*Goal of the exercise*
When you copy the data that follows, reproduce every word exactly and leave out the images.

*Source information*
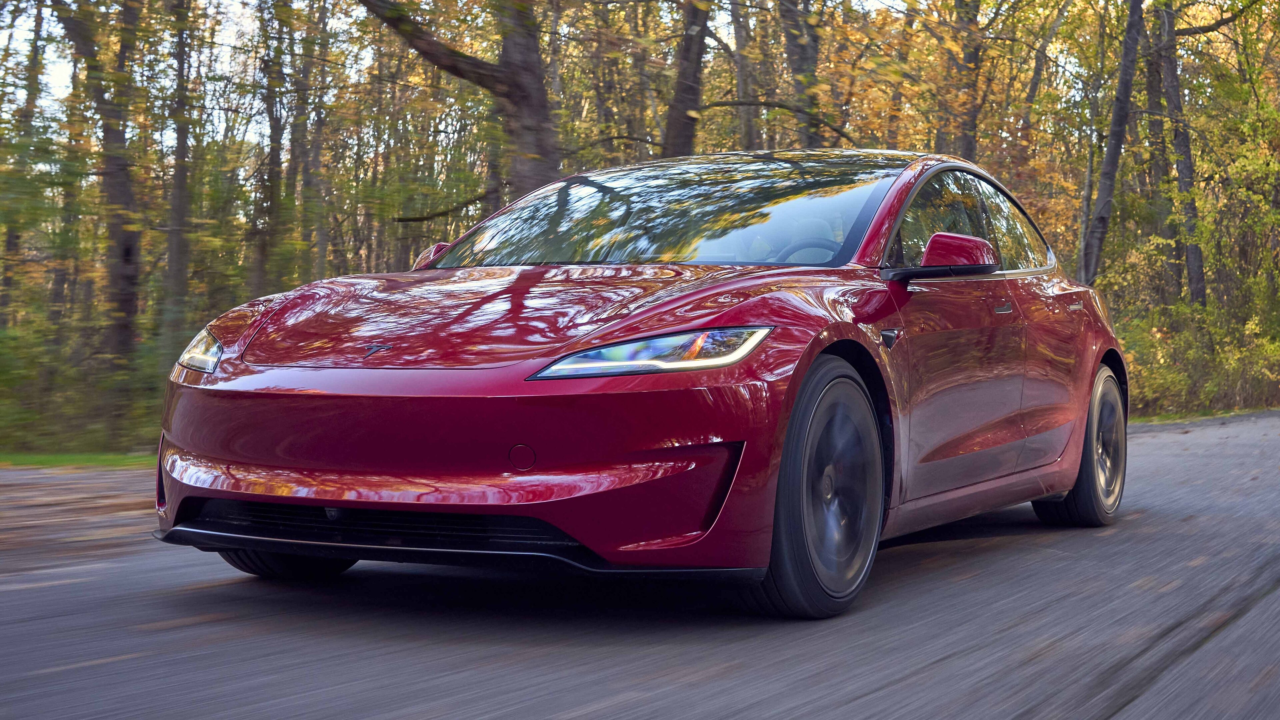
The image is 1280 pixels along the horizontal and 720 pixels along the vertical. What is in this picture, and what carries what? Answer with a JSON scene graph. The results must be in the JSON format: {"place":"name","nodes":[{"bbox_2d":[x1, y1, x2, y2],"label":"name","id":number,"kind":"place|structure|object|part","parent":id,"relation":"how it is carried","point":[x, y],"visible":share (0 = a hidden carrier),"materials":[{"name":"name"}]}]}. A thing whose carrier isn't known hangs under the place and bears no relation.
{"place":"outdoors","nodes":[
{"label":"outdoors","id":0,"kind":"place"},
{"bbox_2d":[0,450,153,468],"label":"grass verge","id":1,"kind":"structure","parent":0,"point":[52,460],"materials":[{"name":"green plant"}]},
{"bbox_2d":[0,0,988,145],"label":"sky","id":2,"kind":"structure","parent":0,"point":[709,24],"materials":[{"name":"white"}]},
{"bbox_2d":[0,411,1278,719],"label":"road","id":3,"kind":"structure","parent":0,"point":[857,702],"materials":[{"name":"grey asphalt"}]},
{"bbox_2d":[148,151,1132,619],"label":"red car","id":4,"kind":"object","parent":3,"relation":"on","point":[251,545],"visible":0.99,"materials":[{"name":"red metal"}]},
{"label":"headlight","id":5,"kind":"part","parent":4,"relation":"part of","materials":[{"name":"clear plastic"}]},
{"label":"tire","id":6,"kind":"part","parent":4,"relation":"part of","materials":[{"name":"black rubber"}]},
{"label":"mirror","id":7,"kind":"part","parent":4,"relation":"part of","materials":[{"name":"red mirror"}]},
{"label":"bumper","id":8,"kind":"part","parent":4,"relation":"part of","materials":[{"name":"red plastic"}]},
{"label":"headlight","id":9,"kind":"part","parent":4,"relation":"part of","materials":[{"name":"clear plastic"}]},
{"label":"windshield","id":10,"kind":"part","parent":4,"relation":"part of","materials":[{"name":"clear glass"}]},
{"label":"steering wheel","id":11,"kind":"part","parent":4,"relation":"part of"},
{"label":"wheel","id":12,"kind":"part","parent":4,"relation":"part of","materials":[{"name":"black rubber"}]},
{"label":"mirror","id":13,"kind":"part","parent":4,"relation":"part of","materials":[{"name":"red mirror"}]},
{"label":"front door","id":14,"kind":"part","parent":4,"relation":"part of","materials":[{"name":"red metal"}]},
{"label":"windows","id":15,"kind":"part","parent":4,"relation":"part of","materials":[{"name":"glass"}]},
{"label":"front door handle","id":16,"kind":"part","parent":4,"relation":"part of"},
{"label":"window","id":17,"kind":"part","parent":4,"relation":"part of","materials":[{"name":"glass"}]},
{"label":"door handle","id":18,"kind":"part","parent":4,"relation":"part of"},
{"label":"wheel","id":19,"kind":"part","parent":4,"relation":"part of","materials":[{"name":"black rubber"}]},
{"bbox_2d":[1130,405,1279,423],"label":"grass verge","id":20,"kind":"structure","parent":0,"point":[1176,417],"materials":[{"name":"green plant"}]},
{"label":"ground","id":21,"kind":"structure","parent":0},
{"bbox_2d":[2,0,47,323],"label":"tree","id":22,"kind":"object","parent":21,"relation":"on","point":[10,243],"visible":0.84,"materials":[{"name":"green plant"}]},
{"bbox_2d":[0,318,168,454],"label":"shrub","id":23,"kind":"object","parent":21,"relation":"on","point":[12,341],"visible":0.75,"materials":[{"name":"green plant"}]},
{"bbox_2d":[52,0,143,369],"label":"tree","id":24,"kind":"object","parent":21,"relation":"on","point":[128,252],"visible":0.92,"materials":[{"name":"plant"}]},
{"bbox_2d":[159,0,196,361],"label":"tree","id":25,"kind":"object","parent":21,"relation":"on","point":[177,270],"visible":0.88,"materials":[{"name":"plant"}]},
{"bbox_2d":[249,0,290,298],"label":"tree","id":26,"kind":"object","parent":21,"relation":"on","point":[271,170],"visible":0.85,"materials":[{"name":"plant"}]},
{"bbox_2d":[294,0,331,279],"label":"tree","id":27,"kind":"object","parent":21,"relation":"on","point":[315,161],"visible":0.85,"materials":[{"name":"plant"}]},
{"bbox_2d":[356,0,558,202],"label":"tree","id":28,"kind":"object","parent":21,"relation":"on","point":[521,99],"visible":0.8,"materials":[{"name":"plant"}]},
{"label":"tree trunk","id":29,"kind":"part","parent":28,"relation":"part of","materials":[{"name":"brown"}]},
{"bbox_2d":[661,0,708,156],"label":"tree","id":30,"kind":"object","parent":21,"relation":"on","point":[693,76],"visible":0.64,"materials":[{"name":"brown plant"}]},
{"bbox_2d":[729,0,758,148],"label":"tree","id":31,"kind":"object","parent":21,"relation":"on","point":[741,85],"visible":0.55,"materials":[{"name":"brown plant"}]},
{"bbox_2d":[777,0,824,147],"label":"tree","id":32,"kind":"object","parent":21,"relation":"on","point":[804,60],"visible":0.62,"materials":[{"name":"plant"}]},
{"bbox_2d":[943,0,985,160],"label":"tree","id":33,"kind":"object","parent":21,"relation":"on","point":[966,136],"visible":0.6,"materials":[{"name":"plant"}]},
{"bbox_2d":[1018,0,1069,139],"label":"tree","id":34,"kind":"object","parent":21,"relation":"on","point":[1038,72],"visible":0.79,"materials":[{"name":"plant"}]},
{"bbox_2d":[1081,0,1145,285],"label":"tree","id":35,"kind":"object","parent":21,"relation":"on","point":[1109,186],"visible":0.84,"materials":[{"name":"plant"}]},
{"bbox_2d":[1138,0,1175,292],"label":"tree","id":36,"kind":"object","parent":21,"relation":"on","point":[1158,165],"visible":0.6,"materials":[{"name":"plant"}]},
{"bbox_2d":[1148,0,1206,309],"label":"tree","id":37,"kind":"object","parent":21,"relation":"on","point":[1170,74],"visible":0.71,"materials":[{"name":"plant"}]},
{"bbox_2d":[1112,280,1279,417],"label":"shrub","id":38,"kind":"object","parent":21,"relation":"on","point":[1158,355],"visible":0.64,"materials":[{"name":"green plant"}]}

*Finished task*
The image is 1280 pixels along the horizontal and 720 pixels along the vertical. What is in this picture, and what carries what? Answer with a JSON scene graph. The results must be in the JSON format: {"place":"name","nodes":[{"bbox_2d":[x1, y1, x2, y2],"label":"name","id":number,"kind":"place|structure|object|part","parent":id,"relation":"how it is carried","point":[x, y],"visible":share (0 = a hidden carrier),"materials":[{"name":"name"}]}]}. A thing whose carrier isn't known hangs under the place and bears no relation.
{"place":"outdoors","nodes":[
{"label":"outdoors","id":0,"kind":"place"},
{"bbox_2d":[0,450,153,468],"label":"grass verge","id":1,"kind":"structure","parent":0,"point":[52,460],"materials":[{"name":"green plant"}]},
{"bbox_2d":[0,0,988,145],"label":"sky","id":2,"kind":"structure","parent":0,"point":[709,24],"materials":[{"name":"white"}]},
{"bbox_2d":[0,411,1278,719],"label":"road","id":3,"kind":"structure","parent":0,"point":[857,702],"materials":[{"name":"grey asphalt"}]},
{"bbox_2d":[148,151,1132,619],"label":"red car","id":4,"kind":"object","parent":3,"relation":"on","point":[251,545],"visible":0.99,"materials":[{"name":"red metal"}]},
{"label":"headlight","id":5,"kind":"part","parent":4,"relation":"part of","materials":[{"name":"clear plastic"}]},
{"label":"tire","id":6,"kind":"part","parent":4,"relation":"part of","materials":[{"name":"black rubber"}]},
{"label":"mirror","id":7,"kind":"part","parent":4,"relation":"part of","materials":[{"name":"red mirror"}]},
{"label":"bumper","id":8,"kind":"part","parent":4,"relation":"part of","materials":[{"name":"red plastic"}]},
{"label":"headlight","id":9,"kind":"part","parent":4,"relation":"part of","materials":[{"name":"clear plastic"}]},
{"label":"windshield","id":10,"kind":"part","parent":4,"relation":"part of","materials":[{"name":"clear glass"}]},
{"label":"steering wheel","id":11,"kind":"part","parent":4,"relation":"part of"},
{"label":"wheel","id":12,"kind":"part","parent":4,"relation":"part of","materials":[{"name":"black rubber"}]},
{"label":"mirror","id":13,"kind":"part","parent":4,"relation":"part of","materials":[{"name":"red mirror"}]},
{"label":"front door","id":14,"kind":"part","parent":4,"relation":"part of","materials":[{"name":"red metal"}]},
{"label":"windows","id":15,"kind":"part","parent":4,"relation":"part of","materials":[{"name":"glass"}]},
{"label":"front door handle","id":16,"kind":"part","parent":4,"relation":"part of"},
{"label":"window","id":17,"kind":"part","parent":4,"relation":"part of","materials":[{"name":"glass"}]},
{"label":"door handle","id":18,"kind":"part","parent":4,"relation":"part of"},
{"label":"wheel","id":19,"kind":"part","parent":4,"relation":"part of","materials":[{"name":"black rubber"}]},
{"bbox_2d":[1130,405,1279,423],"label":"grass verge","id":20,"kind":"structure","parent":0,"point":[1176,417],"materials":[{"name":"green plant"}]},
{"label":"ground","id":21,"kind":"structure","parent":0},
{"bbox_2d":[2,0,47,323],"label":"tree","id":22,"kind":"object","parent":21,"relation":"on","point":[10,243],"visible":0.84,"materials":[{"name":"green plant"}]},
{"bbox_2d":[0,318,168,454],"label":"shrub","id":23,"kind":"object","parent":21,"relation":"on","point":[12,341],"visible":0.75,"materials":[{"name":"green plant"}]},
{"bbox_2d":[52,0,143,369],"label":"tree","id":24,"kind":"object","parent":21,"relation":"on","point":[128,252],"visible":0.92,"materials":[{"name":"plant"}]},
{"bbox_2d":[159,0,196,361],"label":"tree","id":25,"kind":"object","parent":21,"relation":"on","point":[177,270],"visible":0.88,"materials":[{"name":"plant"}]},
{"bbox_2d":[249,0,290,298],"label":"tree","id":26,"kind":"object","parent":21,"relation":"on","point":[271,170],"visible":0.85,"materials":[{"name":"plant"}]},
{"bbox_2d":[294,0,331,279],"label":"tree","id":27,"kind":"object","parent":21,"relation":"on","point":[315,161],"visible":0.85,"materials":[{"name":"plant"}]},
{"bbox_2d":[356,0,558,202],"label":"tree","id":28,"kind":"object","parent":21,"relation":"on","point":[521,99],"visible":0.8,"materials":[{"name":"plant"}]},
{"label":"tree trunk","id":29,"kind":"part","parent":28,"relation":"part of","materials":[{"name":"brown"}]},
{"bbox_2d":[661,0,708,156],"label":"tree","id":30,"kind":"object","parent":21,"relation":"on","point":[693,76],"visible":0.64,"materials":[{"name":"brown plant"}]},
{"bbox_2d":[729,0,758,148],"label":"tree","id":31,"kind":"object","parent":21,"relation":"on","point":[741,85],"visible":0.55,"materials":[{"name":"brown plant"}]},
{"bbox_2d":[777,0,824,147],"label":"tree","id":32,"kind":"object","parent":21,"relation":"on","point":[804,60],"visible":0.62,"materials":[{"name":"plant"}]},
{"bbox_2d":[943,0,985,160],"label":"tree","id":33,"kind":"object","parent":21,"relation":"on","point":[966,136],"visible":0.6,"materials":[{"name":"plant"}]},
{"bbox_2d":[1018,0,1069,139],"label":"tree","id":34,"kind":"object","parent":21,"relation":"on","point":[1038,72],"visible":0.79,"materials":[{"name":"plant"}]},
{"bbox_2d":[1081,0,1145,285],"label":"tree","id":35,"kind":"object","parent":21,"relation":"on","point":[1109,186],"visible":0.84,"materials":[{"name":"plant"}]},
{"bbox_2d":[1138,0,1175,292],"label":"tree","id":36,"kind":"object","parent":21,"relation":"on","point":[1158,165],"visible":0.6,"materials":[{"name":"plant"}]},
{"bbox_2d":[1148,0,1206,309],"label":"tree","id":37,"kind":"object","parent":21,"relation":"on","point":[1170,74],"visible":0.71,"materials":[{"name":"plant"}]},
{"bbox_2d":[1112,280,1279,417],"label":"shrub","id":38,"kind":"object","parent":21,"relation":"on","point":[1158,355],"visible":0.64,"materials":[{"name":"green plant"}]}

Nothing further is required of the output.